(Exercise inputs)

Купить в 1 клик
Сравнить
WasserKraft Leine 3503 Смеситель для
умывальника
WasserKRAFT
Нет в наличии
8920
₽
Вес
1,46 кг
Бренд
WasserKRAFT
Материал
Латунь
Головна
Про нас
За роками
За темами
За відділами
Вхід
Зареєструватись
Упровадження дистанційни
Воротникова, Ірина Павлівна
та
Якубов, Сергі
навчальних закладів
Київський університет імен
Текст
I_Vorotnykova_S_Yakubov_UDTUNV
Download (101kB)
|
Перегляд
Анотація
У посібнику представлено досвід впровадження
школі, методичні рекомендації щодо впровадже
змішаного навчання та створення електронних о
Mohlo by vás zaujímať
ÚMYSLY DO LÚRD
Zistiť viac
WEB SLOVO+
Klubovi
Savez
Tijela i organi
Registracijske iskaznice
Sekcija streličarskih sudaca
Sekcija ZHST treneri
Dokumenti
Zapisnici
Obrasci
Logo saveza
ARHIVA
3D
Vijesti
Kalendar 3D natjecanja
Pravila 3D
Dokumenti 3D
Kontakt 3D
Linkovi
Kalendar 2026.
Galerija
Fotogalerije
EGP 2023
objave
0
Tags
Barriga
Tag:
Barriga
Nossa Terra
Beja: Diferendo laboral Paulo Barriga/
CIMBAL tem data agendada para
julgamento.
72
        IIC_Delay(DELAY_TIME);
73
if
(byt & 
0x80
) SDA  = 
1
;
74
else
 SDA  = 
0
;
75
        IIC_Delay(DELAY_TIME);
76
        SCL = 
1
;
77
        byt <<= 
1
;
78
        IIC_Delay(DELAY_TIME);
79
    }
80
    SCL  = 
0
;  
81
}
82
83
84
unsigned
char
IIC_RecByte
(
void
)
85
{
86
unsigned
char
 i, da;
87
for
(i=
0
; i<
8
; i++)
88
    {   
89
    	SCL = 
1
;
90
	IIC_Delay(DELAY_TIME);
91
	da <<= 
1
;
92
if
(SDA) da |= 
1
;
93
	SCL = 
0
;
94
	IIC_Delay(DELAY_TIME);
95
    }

(End Exercise inputs)

▶ Work instruction: Copy every line of the items above without any changes, in the same order and with the same line breaks.

▶ Response for this exercise:
Купить в 1 клик
Сравнить
WasserKraft Leine 3503 Смеситель для
умывальника
WasserKRAFT
Нет в наличии
8920
₽
Вес
1,46 кг
Бренд
WasserKRAFT
Материал
Латунь
Головна
Про нас
За роками
За темами
За відділами
Вхід
Зареєструватись
Упровадження дистанційни
Воротникова, Ірина Павлівна
та
Якубов, Сергі
навчальних закладів
Київський університет імен
Текст
I_Vorotnykova_S_Yakubov_UDTUNV
Download (101kB)
|
Перегляд
Анотація
У посібнику представлено досвід впровадження
школі, методичні рекомендації щодо впровадже
змішаного навчання та створення електронних о
Mohlo by vás zaujímať
ÚMYSLY DO LÚRD
Zistiť viac
WEB SLOVO+
Klubovi
Savez
Tijela i organi
Registracijske iskaznice
Sekcija streličarskih sudaca
Sekcija ZHST treneri
Dokumenti
Zapisnici
Obrasci
Logo saveza
ARHIVA
3D
Vijesti
Kalendar 3D natjecanja
Pravila 3D
Dokumenti 3D
Kontakt 3D
Linkovi
Kalendar 2026.
Galerija
Fotogalerije
EGP 2023
objave
0
Tags
Barriga
Tag:
Barriga
Nossa Terra
Beja: Diferendo laboral Paulo Barriga/
CIMBAL tem data agendada para
julgamento.
72
        IIC_Delay(DELAY_TIME);
73
if
(byt & 
0x80
) SDA  = 
1
;
74
else
 SDA  = 
0
;
75
        IIC_Delay(DELAY_TIME);
76
        SCL = 
1
;
77
        byt <<= 
1
;
78
        IIC_Delay(DELAY_TIME);
79
    }
80
    SCL  = 
0
;  
81
}
82
83
84
unsigned
char
IIC_RecByte
(
void
)
85
{
86
unsigned
char
 i, da;
87
for
(i=
0
; i<
8
; i++)
88
    {   
89
    	SCL = 
1
;
90
	IIC_Delay(DELAY_TIME);
91
	da <<= 
1
;
92
if
(SDA) da |= 
1
;
93
	SCL = 
0
;
94
	IIC_Delay(DELAY_TIME);
95
    }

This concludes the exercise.